[The task]: Rewrite the data below, replacing every "photo" with "image" and changing nothing else. Leave the pictures out of your answer.

--- Data ---

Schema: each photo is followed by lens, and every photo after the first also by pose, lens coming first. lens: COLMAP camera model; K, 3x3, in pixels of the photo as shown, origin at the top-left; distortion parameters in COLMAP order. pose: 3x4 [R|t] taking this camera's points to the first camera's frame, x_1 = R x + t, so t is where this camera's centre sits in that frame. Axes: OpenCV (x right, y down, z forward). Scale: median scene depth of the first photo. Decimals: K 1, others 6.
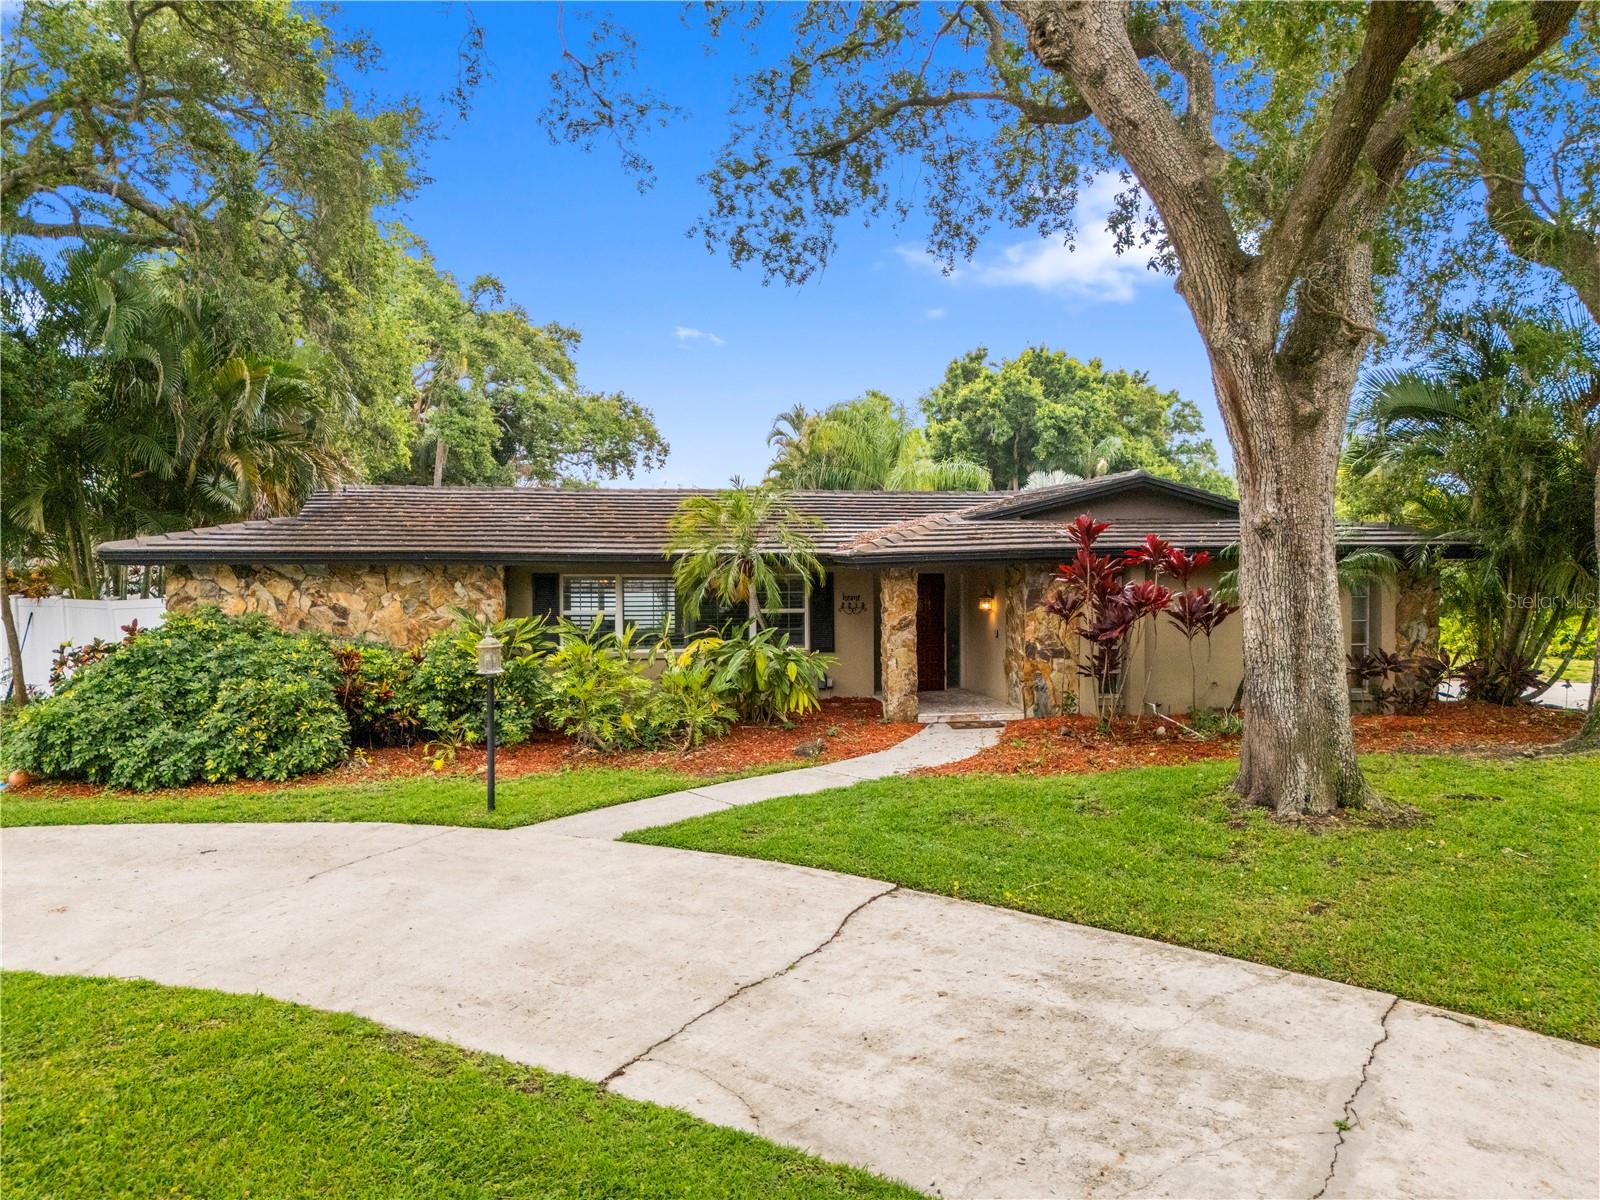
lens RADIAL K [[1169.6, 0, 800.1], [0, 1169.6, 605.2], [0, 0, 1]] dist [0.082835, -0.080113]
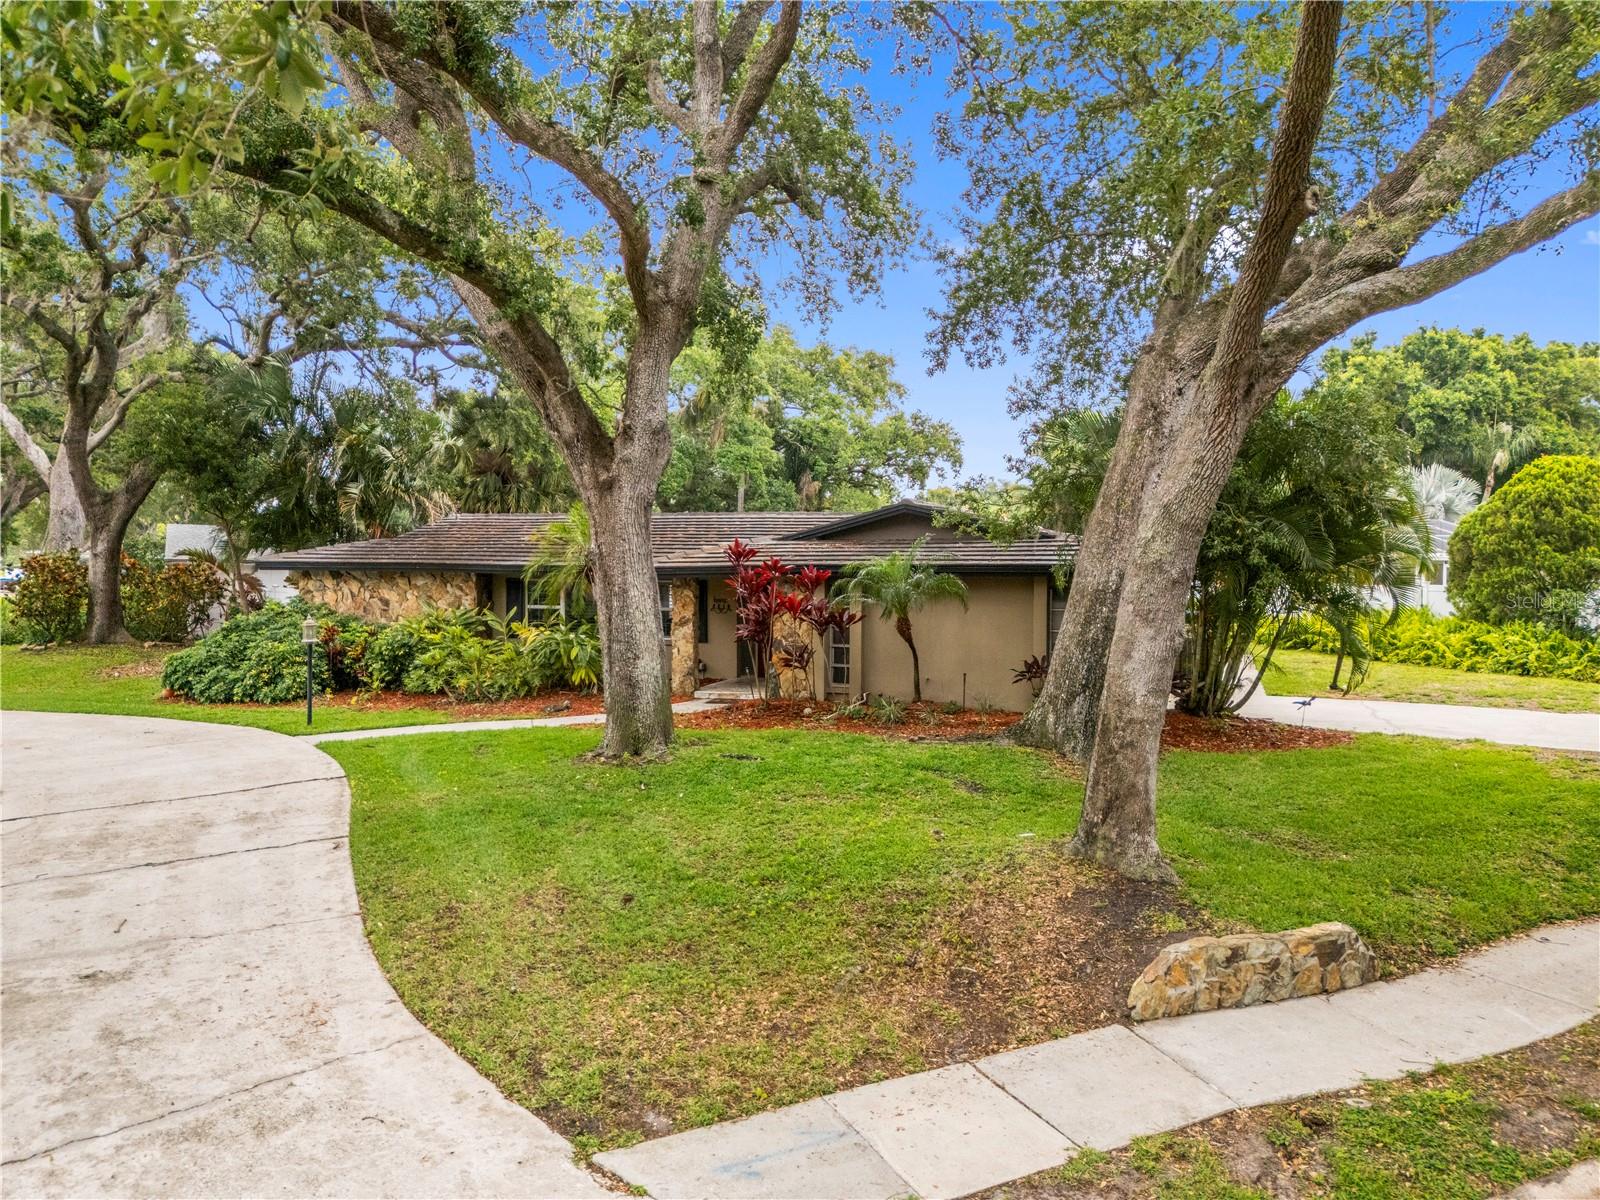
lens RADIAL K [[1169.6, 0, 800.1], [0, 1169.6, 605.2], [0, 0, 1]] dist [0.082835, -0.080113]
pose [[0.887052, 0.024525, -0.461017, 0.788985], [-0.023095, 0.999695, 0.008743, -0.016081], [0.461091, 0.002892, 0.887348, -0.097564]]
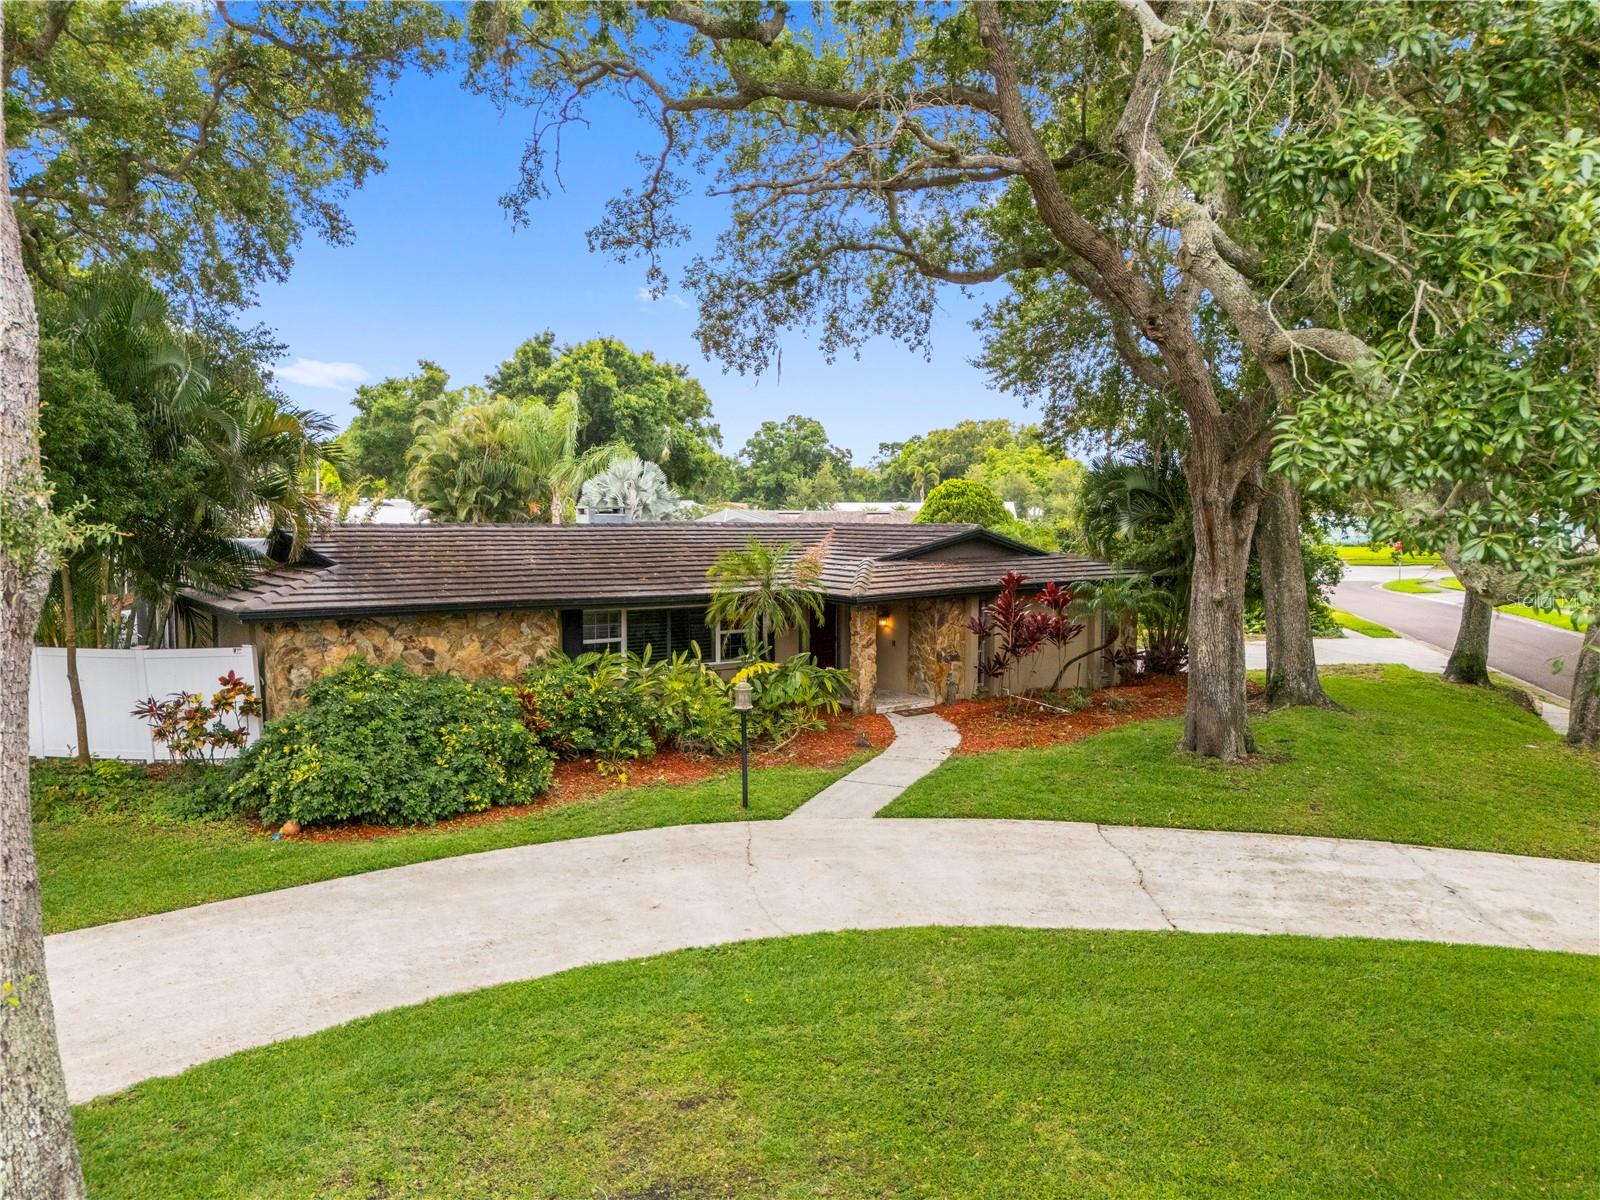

---

[Response]:
Schema: each image is followed by lens, and every image after the first also by pose, lens coming first. lens: COLMAP camera model; K, 3x3, in pixels of the image as shown, origin at the top-left; distortion parameters in COLMAP order. pose: 3x4 [R|t] taking this camera's points to the first camera's frame, x_1 = R x + t, so t is where this camera's centre sits in that frame. Axes: OpenCV (x right, y down, z forward). Scale: median scene depth of the first image. Decimals: K 1, others 6.
lens RADIAL K [[1169.6, 0, 800.1], [0, 1169.6, 605.2], [0, 0, 1]] dist [0.082835, -0.080113]
lens RADIAL K [[1169.6, 0, 800.1], [0, 1169.6, 605.2], [0, 0, 1]] dist [0.082835, -0.080113]
pose [[0.887052, 0.024525, -0.461017, 0.788985], [-0.023095, 0.999695, 0.008743, -0.016081], [0.461091, 0.002892, 0.887348, -0.097564]]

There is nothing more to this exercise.